Long-term survival rates after Ross procedure positive 25 years later
Adults who underwent the Ross procedure saw overwhelmingly “excellent” long-term outcomes 25 years later, according to a study published in the Journal of the American College of Cardiology.
This is one of the most extensive studies of long-term outcomes in Ross patients, Elisabeth Martin, MD, MPH, and colleagues wrote in the study. While pulmonary autograft procedures remain a controversial option for patients in need of aortic valve replacement, recent guidelines have recommended the Ross procedure—an operation in which a patient’s damaged aortic valve is replaced with a healthy pulmonary valve—as a viable treatment option, especially for younger patients.
“Benefits of this operation, such as low pulmonary autograft thrombogenicity, absence of anticoagulation, potential valvular growth for young patients and favorable autograft hemodynamic measurements have all been reported,” Martin and co-authors wrote. “Previous publications have also shown that patients’ survival following the Ross procedure was not significantly different from the general population.”
Indeed, the research team found that of 310 adults who underwent the Ross procedure between 1990 and 2014 at the Quebec Heart and Lung Institute, related reintervention was required in a minority of the patients two decades later, and overall mortality remained low.

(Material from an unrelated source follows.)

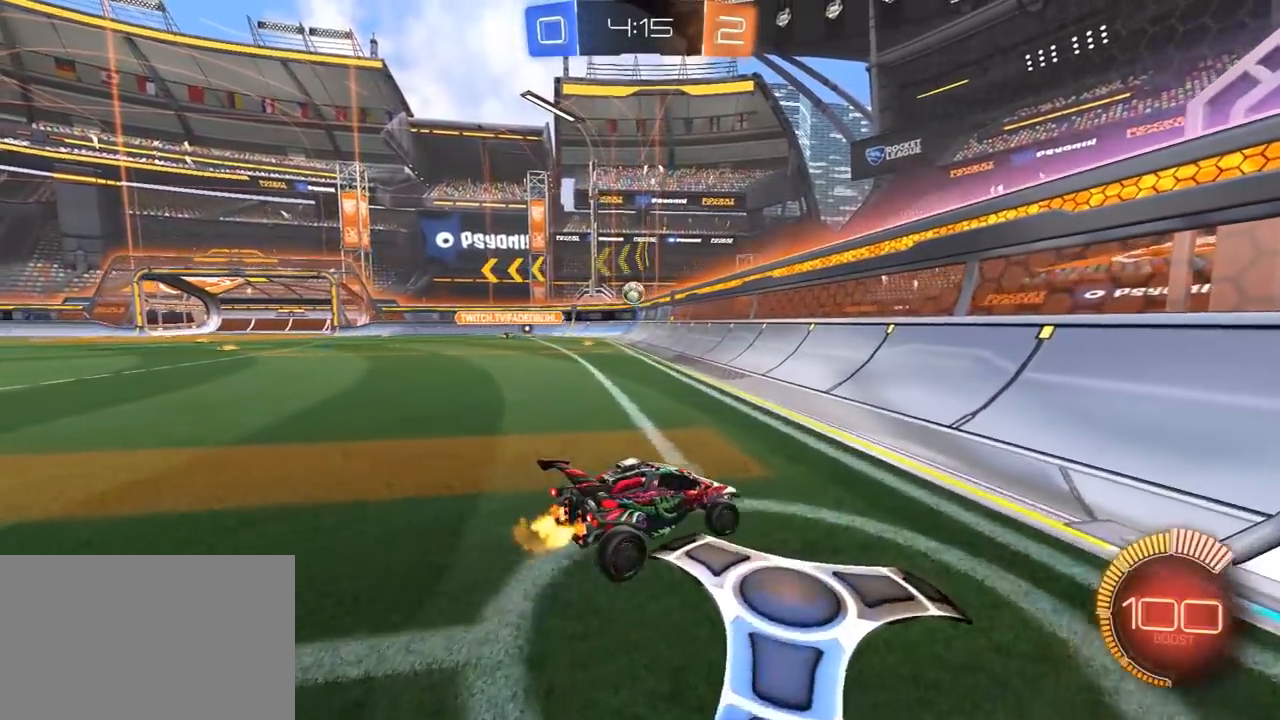
{"dt_ms": 1000, "buttons": ["R1", "R2"], "left_stick": "right", "right_stick": "center", "events": [[333, "left_stick", "left"], [467, "left_stick", "center"], [883, "left_stick", "right"], [967, "R1", "down"]]}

More than 70 percent of the study pool—227 patients—were diagnosed with bicuspid aortic valve, according to the study, and needed surgery due to aortic stenosis. Ten years after the procedure, those patients saw 92.9 percent freedom from any Ross-related reintervention, and 20 years later, 70.1 percent were still healthy.
Four patients died in-hospital, Martin and colleagues reported, and risk factors for pulmonary autograft degeneration were preoperative large aortic annulus, preoperative aortic insufficiency and concomitant replacement of the ascending aorta.
Still, overall survival at 10 and 20 years was 94.1 percent and 83.6 percent, respectively, in all patients. The team also wrote long-term survival didn’t differ largely between patients who required Ross-related reintervention and those who didn’t, though long-term survival when compared to a general population was much lower in patients who underwent the Ross procedure.
“We report excellent long-term survival with very low valve-related mortality following the Ross procedure,” the authors wrote. “Yet all-cause mortality was higher than in a sex- and age-matched population. Future studies should integrate data from multiple institutions to better define optimal autograft implantation techniques and postoperative management.”
The team also suggested the Ross procedure for younger adults in cases where pulmonary valve autograft is risky. Though it’s technically more challenging and isn’t as widely used, Martin and co-authors wrote, its results speak for themselves.